If you don't provide a VPC, SageMaker HyperPod uses the default SageMaker VPC. To set up a SageMaker HyperPod cluster with your Amazon VPC, check the following items.

  • If you want to use your own VPC to connect SageMaker HyperPod with Amazon resources in your VPC, you need to provide the VPC name, ID, Amazon Web Services Region, subnet ID, and security group ID when you create SageMaker HyperPod. If you want to create a new VPC, see Create a default VPC or Create a VPC in the Amazon Virtual Private Cloud User Guide.

  • It is important that you should create all your resources in the same Amazon Web Services Region and Availability Zone, and configure security group rules to allow connection between the resources in your VPC. For example, assume that you create a VPC in us-west-2. You should create a subnet in this VPC in Availability Zone us-west-2a, and create a security group that allows all incoming (inbound) traffic from inside the security group and all outbound traffic.

  • You also need to ensure that your VPC has connection to Amazon Simple Storage Service (S3). If you configure a VPC, SageMaker HyperPod instance groups don't have access to the internet, and therefore can't connect to Amazon S3 for accessing or storing files such as lifecycle scripts, training data, and model artifacts. To establish connection with Amazon S3 while using VPC, you should create a VPC endpoint. By creating a VPC endpoint, you can allow the SageMaker HyperPod instance groups to access the S3 buckets within the same VPC. We recommend that you also create a custom policy that only allows requests from your private VPC to access your S3 buckets. For more information, see Endpoints for Amazon S3 in the Amazon PrivateLink Guide.

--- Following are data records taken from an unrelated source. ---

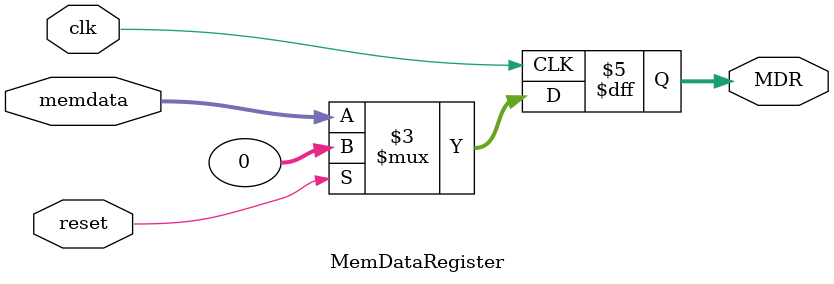
<source format=v>

module MemDataRegister(reset, clk, memdata, MDR);
    input reset;
    input clk;
    input [31:0] memdata;
    output reg[31:0] MDR;

    always @(posedge clk) begin
        if (reset)
            MDR <= 0;
        else
            MDR <= memdata;
    end
endmodule


</source>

  • If you want to create a HyperPod cluster with EFA-enabled instances, make sure that you set up a security group to allow all inbound and outbound traffic to and from the security group itself. To learn more, see Step 1: Prepare an EFA-enabled security group in the Amazon EC2 User Guide.

(Optional) Set up SageMaker HyperPod with Amazon FSx for Lustre

To start using SageMaker HyperPod and mapping data paths between the cluster and your FSx for Lustre file system, select one of the Amazon Web Services Regions supported by SageMaker HyperPod. After choosing the Amazon Web Services Region you prefer, you also should determine which Availability Zone (AZ) to use. If you use SageMaker HyperPod compute nodes in AZs different from the AZs where your FSx for Lustre file system is set up within the same Amazon Web Services Region, there might be communication and network overhead. We recommend that you to use the same physical AZ as the one for the SageMaker HyperPod service account to avoid any cross-AZ traffic between SageMaker HyperPod clusters and your FSx for Lustre file system. Also, make sure that you have configured it with your VPC. If you want to use Amazon FSx as the main file system for storage, you must configure SageMaker HyperPod clusters with VPC.